After reaching all-time highs in mid-July, stocks have been under pressure for the last two weeks.

For the month of July, the S&P 500 advanced 1.1%, its third consecutive monthly gain. The index briefly surpassed 5,600 for the first time before it traded lower in late July and gave back some of the gains. The tech-heavy Nasdaq 100, which led markets higher in the first half of this year, started to decline in July as Nvidia, Microsoft, Google-parent Alphabet, and Facebook-parent Meta traded down after their strong starts to the year. In the bond market, Treasury yields fell. As of the last Friday’s close, the NASDAQ is now in a correction as the decline for this tech-heavy index from its recent all-time high has exceeded 10%.

The U.S. Bond Aggregate Index, which tracks a wide array of investment-grade bonds, traded up 2.4% for a third consecutive month of gains, the longest win streak since 2021. Despite the muted headline returns, the stock market experienced a seismic shift as expectations increased for a September interest rate cut.
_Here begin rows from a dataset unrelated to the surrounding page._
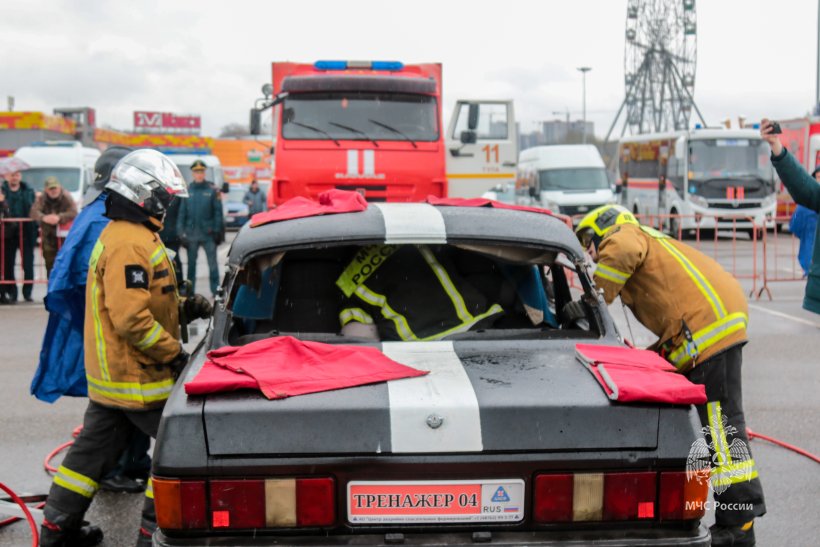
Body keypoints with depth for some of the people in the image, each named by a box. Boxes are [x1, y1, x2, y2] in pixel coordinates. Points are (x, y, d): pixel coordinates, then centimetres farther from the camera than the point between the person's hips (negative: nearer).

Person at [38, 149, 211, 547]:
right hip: (137, 378, -11)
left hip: (108, 374, 11)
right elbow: (131, 318, -26)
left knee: (93, 450, 17)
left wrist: (184, 306, 7)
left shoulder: (117, 235, 15)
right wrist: (174, 353, -18)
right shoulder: (131, 244, -20)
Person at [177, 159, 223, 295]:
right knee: (191, 263, 11)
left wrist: (217, 231, -8)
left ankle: (215, 290, 7)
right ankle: (189, 291, 18)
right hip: (191, 234, 2)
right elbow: (182, 212, 3)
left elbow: (218, 212, -4)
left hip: (208, 233, -2)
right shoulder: (187, 191, 4)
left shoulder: (212, 191, -3)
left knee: (212, 263, 2)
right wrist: (181, 232, -2)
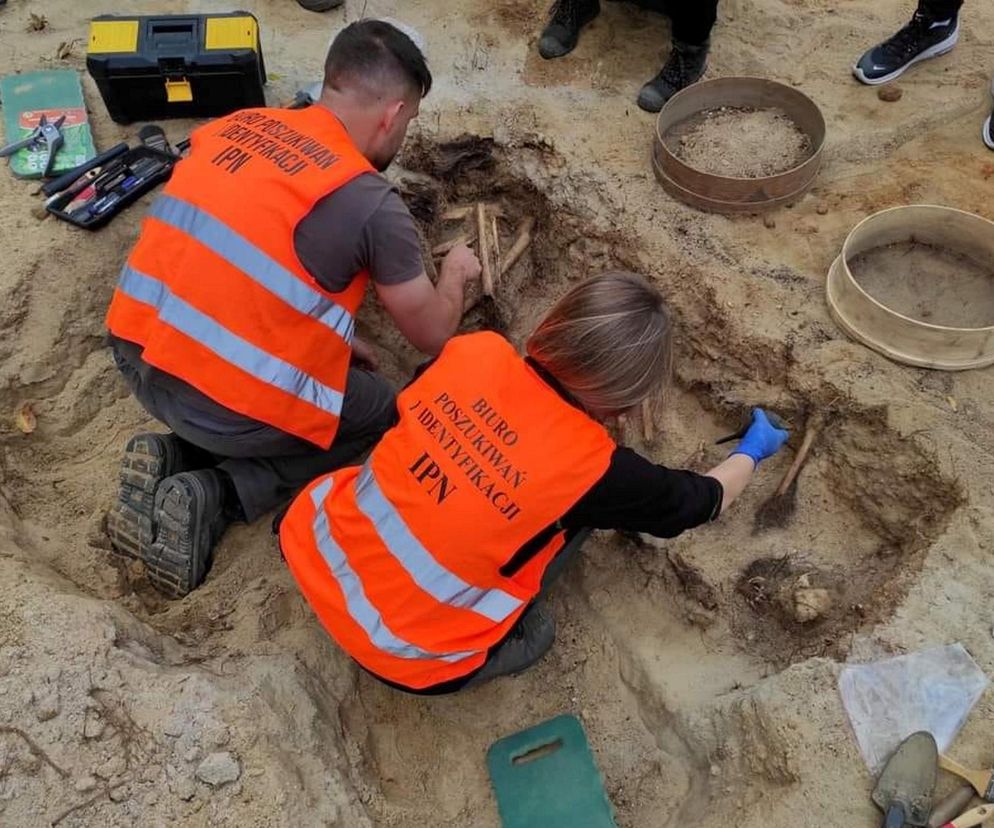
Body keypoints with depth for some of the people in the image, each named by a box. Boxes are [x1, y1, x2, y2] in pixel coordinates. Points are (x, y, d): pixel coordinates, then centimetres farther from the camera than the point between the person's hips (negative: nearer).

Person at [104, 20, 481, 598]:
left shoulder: (239, 125, 8)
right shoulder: (373, 205, -12)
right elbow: (433, 337, 1)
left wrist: (330, 337, 22)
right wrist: (457, 272, 22)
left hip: (138, 356, 7)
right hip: (230, 405, -7)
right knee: (383, 414, 18)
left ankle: (175, 456, 12)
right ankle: (211, 496, 3)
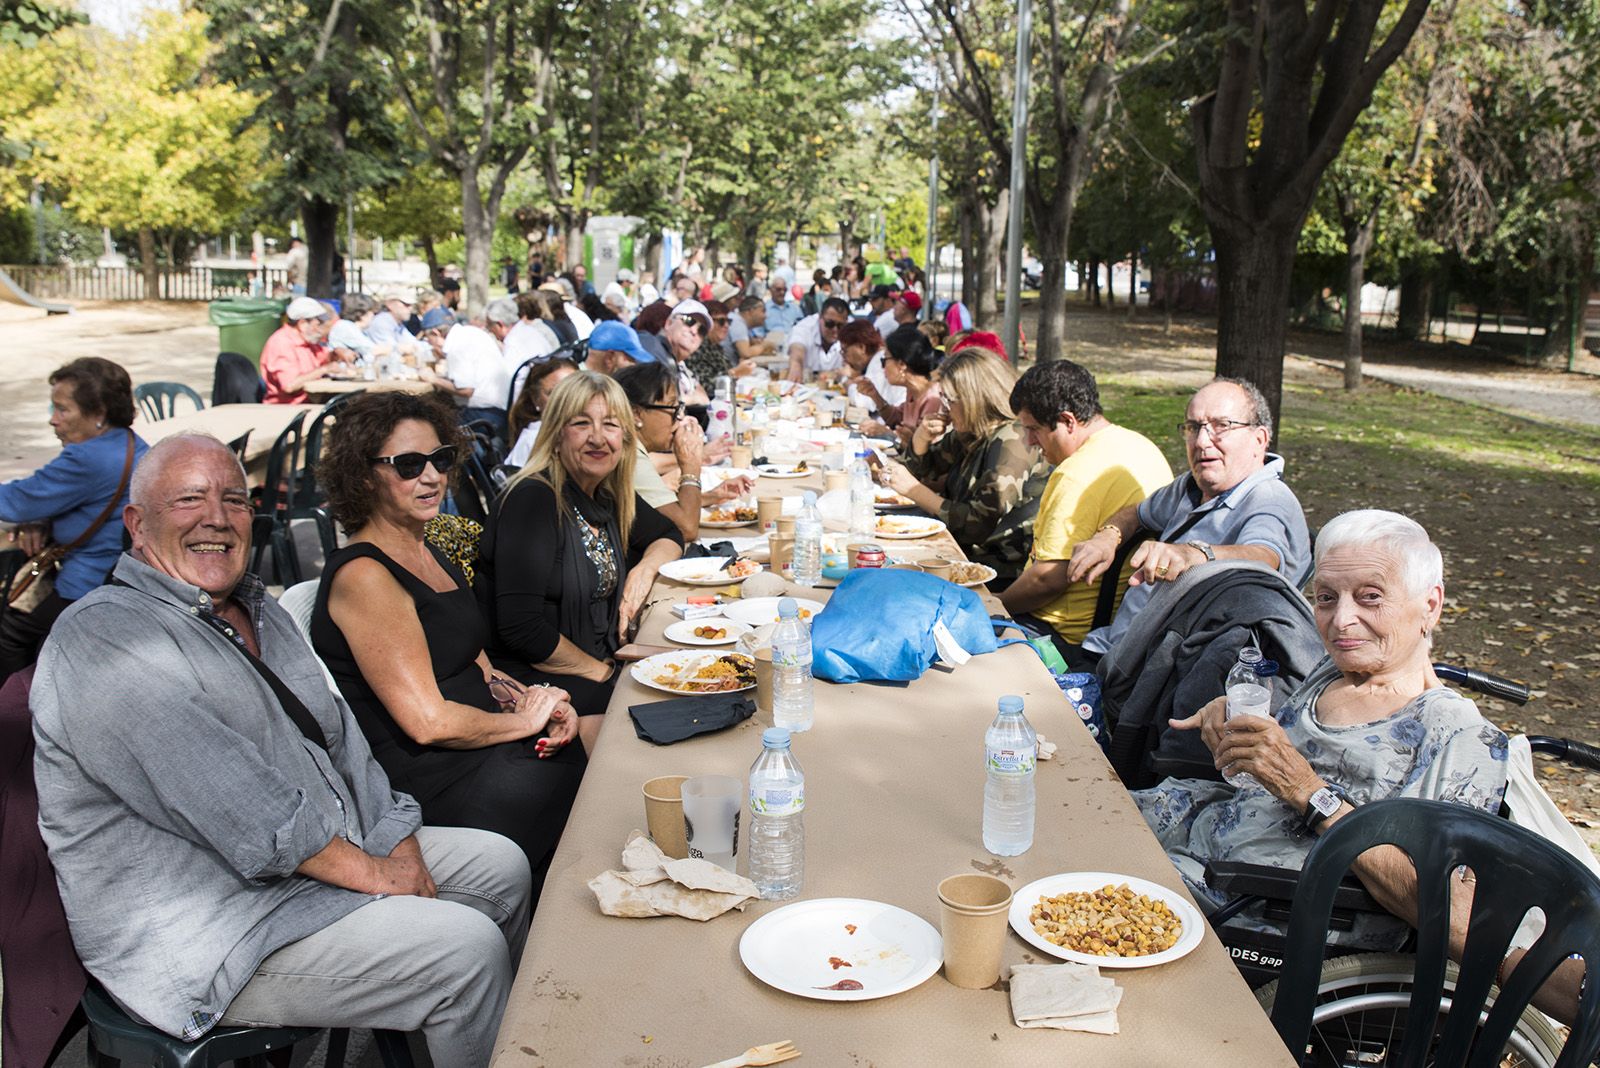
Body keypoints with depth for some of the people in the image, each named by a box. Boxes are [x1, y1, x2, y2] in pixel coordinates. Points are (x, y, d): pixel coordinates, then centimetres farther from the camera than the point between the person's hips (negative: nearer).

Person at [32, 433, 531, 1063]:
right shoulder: (102, 638, -19)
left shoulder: (257, 607, 13)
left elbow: (338, 736, 11)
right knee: (467, 948, -19)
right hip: (211, 936, -10)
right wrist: (377, 876, -20)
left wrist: (400, 849, -3)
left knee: (502, 864, 11)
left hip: (325, 855, 10)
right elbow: (242, 813, -25)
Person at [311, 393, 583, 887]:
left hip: (488, 751, 9)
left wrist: (537, 701, -2)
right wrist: (525, 720, -7)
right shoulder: (363, 576, -15)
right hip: (437, 787, -9)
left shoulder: (428, 553, 14)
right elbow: (429, 721, -21)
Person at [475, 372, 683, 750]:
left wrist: (645, 569, 2)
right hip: (533, 681, -8)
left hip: (602, 666, 8)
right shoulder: (534, 499, -17)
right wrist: (599, 671, -11)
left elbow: (668, 535, 26)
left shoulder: (609, 497, 6)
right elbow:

As we ended the week, the 10-year Treasury yield fell to 3.79%, its lowest since December, as demand for safety increased on recession fears.

During July, investors started to rotate into small-cap stocks as rate cuts became more probable. The better-than-expected inflation report raised expectations for a September interest rate cut, leading to a significant rotation within equity markets. Investors moved from large-cap stocks into small-caps, with the Russell 2000 outperforming the S&P 500 by over 9%. This year’s high-flying mega-caps bore the brunt of the large-cap sell-off as investors questioned when billions of dollars in AI investments will pay off. As investors rotated, the year-to-date return gap between the Nasdaq 100 and Russell 2000 narrowed.